Şimdi “Hak ve adalet merkezli, herkesin hak ve özgürlüklerini koruyan hukukun üstünlüğünü sağlayacak demokratik ve adil yeni bir anayasa” isteniyor…
“Dinsizliği özendiren lâiklik değil, dindarlığı teşvik eden bir lâiklik anlayışına göre anayasada düzenlemenin yapılmasını ve ateizme yol açan modası geçmiş lâiklik anlayışının son bulması” isteniyor…
Sayın Başbakan’ın üç kuzey Afrika ülkesini ziyaret ettiğinde gündeme getirdiği “Lâiklik meselesi”nin ne kadar önemli olduğunu, bu vesileyle bu köşede yazdığım son birkaç yazıda (6 yazı) açıklıkla belirttim; ayrıca “demokrasi, liberallik, sosyallik” kavramlarını da ilave etmeyi unutmadım ve hepsinin bize göre olması gereken tanımlamalarını yaptım…

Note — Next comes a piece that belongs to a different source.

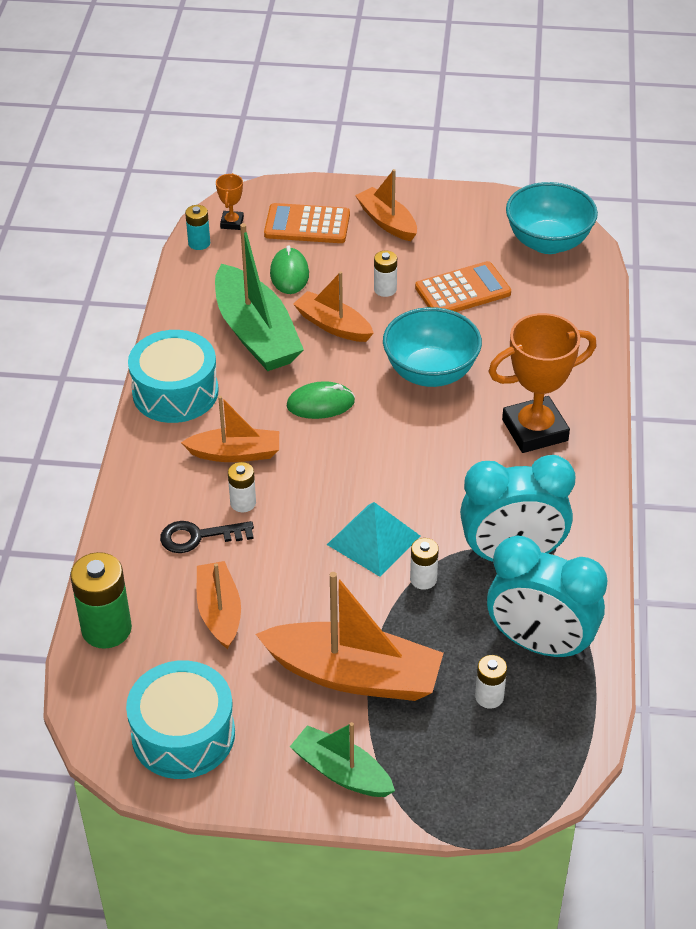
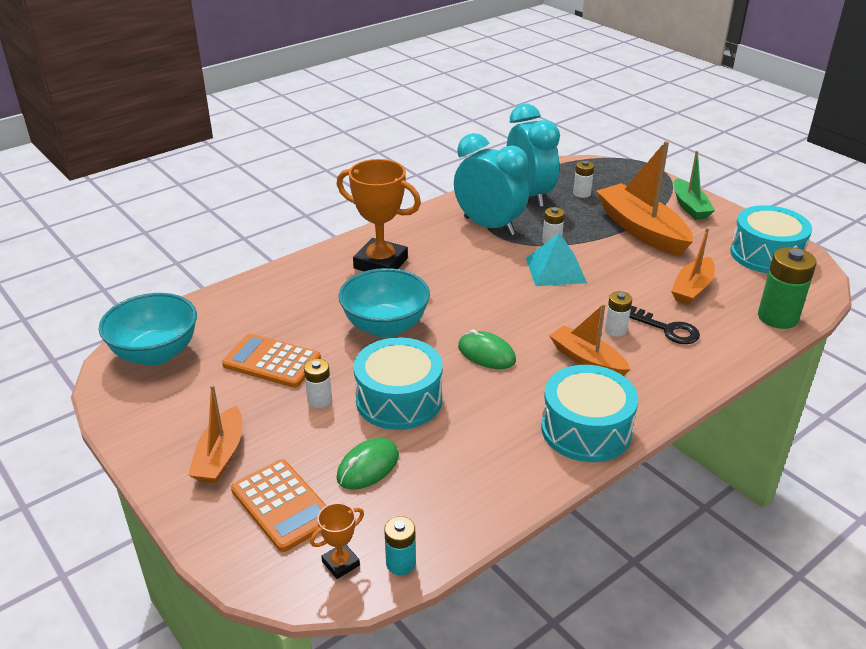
camera: 135 degrees left, 10 degrees down
(256, 334) = (465, 433): green boat -> none
(333, 325) = (399, 400): orange boat -> turquoise drum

Kavramların tanımı açıklıkla yapılmayınca, bulanık sularda balık avlamak kolay oluyor ve Cumhuriyet kurulduğundan beri kabak hep halkın yani Müslümanların başında patlıyor, zulmetmek isteyenler heva ve heveslerince istedikleri zulümleri yapıyor…
Artık yeter!
***
Yıllardan beri Erbakan Hocamızın önderliğinde anlatılan “Millî Görüş” ve “Adil (Ekonomik) Düzen” ile yine yıllardan beri bendenizin bu köşedeki yazılarımda “Adil Düzen merkezli çare ve çözümler” artık görülmeli… Üç maymunları oynayan ve göz göre göre “kör-sağır-dilsiz” davrananlar bu davranışlarına ve uygulamalarına artık son vermeli…
Halkımız ve bütün beşeriyet adına haykırıyoruz:
ARTIK YETER!
Çünkü bu “çare ve çözümleri” sadece biz, sadece halkımız değil, mazlum İslâm âlemi başta olmak üzere, zalim düzenlerin pençesinde inlemekte olan bütün insanlık bekliyor… Halkımızı ve insanlığı daha fazla bekletmeye hakkınız yok; ARTIK YETER!